Guys, consider this solution:

Let the players be A, B and C. They make the following strategy.

           2R      1R1B      2B
A       Red       Pass      Blue
B       Pass      Blue      Red
C       Blue      Red       Pass

That is, if A sees two red hats (on B and C), he says red. If C sees a red and a blue hat, he says red, and so on.

Now consider the following cases:

1) 3 red hats (A-red, B-red, C-red)
Here, according to the table, A will say red, B will pass and C will say blue. Since A’s answer is correct, they will win.

2) 2 red hats, one blue hat
(a) A-blue, B-red, C-red
A will say red, B will say blue and C will say red. Since C’s answer is correct, they will win.
(b) A-red, B-blue, C-red
A and B will pass, while C will say red.
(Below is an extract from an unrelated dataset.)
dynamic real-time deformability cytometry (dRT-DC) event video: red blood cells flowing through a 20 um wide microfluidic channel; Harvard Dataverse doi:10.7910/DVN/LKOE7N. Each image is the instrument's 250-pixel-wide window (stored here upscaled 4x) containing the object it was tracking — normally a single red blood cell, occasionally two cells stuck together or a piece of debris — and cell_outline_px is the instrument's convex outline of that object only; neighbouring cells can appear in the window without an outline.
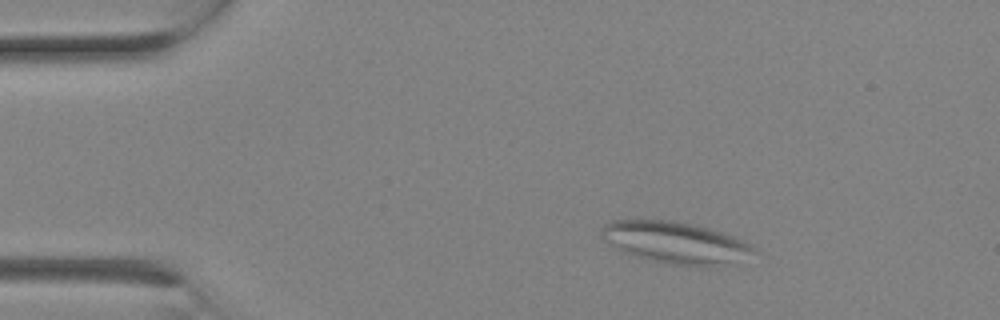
{"species": "Egyptian fruit bat (a non-hibernating species)", "species_latin": "Rousettus aegyptiacus", "temperature_condition": "room temperature", "stored_images_in_passage": 2, "camera_frame_rate_fps": 3000, "um_per_image_px": 0.085, "animal": {"sex": "female"}, "frame": {"image": 1, "passage_image": 2, "time_ms": 0.333, "image_size_px": [1000, 320], "cell_outline_px": [[760, 252], [708, 268], [672, 264], [652, 260], [636, 256], [624, 252], [608, 244], [604, 240], [600, 228], [604, 224], [612, 220], [672, 220], [692, 224], [708, 228], [744, 240], [752, 244]], "centroid_in_image_um": [57.41, 20.61], "position_along_channel_um": 27.6, "area_um2": 36.88}}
Since C’s answer is correct, they will win once again.
(c) A-red, B-red, C-blue
A will pass, while both B and C will say blue. Since C’s answer is correct, they will win the game.

3) 1 red hat, 2 blue hats
(a) A-red, B-blue, C-blue
A and B will both say blue, while C will say red. Since B’s answer is correct, they will win.
(b) A-blue, B-red, C-blue
A passes, B says red and C also says red. Since B gave the correct answer, they win.
(c) A-blue, B-blue, C-red
A passes, B says blue and C passes. Since B is correct, they win.

4) 3 blue hats (A-blue, B-blue, C-blue)
In this case, A will say blue, B will say red while C will pass. Since A gave the correct answer, they win.

Thus this strategy provides for a 100% hit rate, since they win in every possible case. But every answer to this question, here as well as elsewhere, gives a 75% accuracy. Could someone please point out an error in this strategy?